We present PredProp, a method for bidirectional, parallel and local optimisation of weights, activities and precision in neural networks. PredProp jointly addresses inference and learning, scales learning rates dynamically and weights gradients by the curvature of the loss function by optimizing prediction error precision. PredProp optimizes network parameters with Stochastic Gradient Descent and error forward propagation based strictly on prediction errors and variables locally available to each layer. Neighboring layers optimise shared activity variables so that prediction errors can propagate forward in the network, while predictions propagate backwards. This process minimises the negative Free Energy, or evidence lower bound of the entire network. We show that networks trained with PredProp resemble gradient based predictive coding when the number of weights between neighboring activity variables is one.
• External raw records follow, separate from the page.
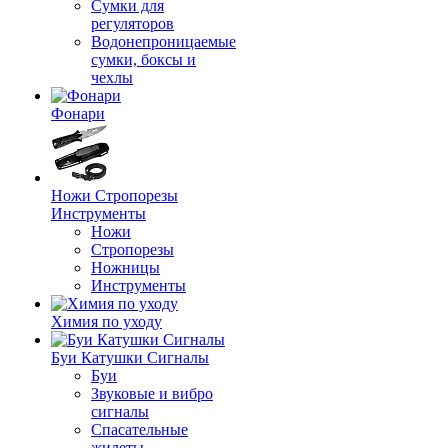
Сумки для
регуляторов
Водонепроницаемые
сумки, боксы и
чехлы
Фонари
Ножи Стропорезы
Инструменты
Ножи
Стропорезы
Ножницы
Инструменты
Химия по уходу
Буи Катушки Сигналы
Буи
Звуковые и вибро
сигналы
Спасательные
жилеты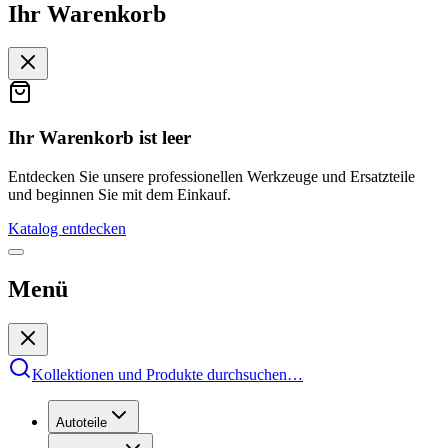
Ihr Warenkorb
Ihr Warenkorb ist leer
Entdecken Sie unsere professionellen Werkzeuge und Ersatzteile
und beginnen Sie mit dem Einkauf.
Katalog entdecken
Menü
Kollektionen und Produkte durchsuchen
…
Autoteile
In contrast to related work, PredProp generalizes towards backward connections of arbitrary depth and optimizes precision for any deep network architecture. Due to the analogy between prediction error precision and the Fisher information for each layer, PredProp implements a form of Natural Gradient Descent. When optimizing DNN models, layer-wise PredProp renders the model a bidirectional predictive coding network. Alternatively DNNs can parameterize the weights between two activity variables. We evaluate PredProp for dense DNNs on simple inference, learning and combined tasks. We show that, without an explicit sampling step in the network, PredProp implements a form of variational inference that allows to learn disentangled embeddings from low amounts of data and leave evaluation on more complex tasks and datasets to future work.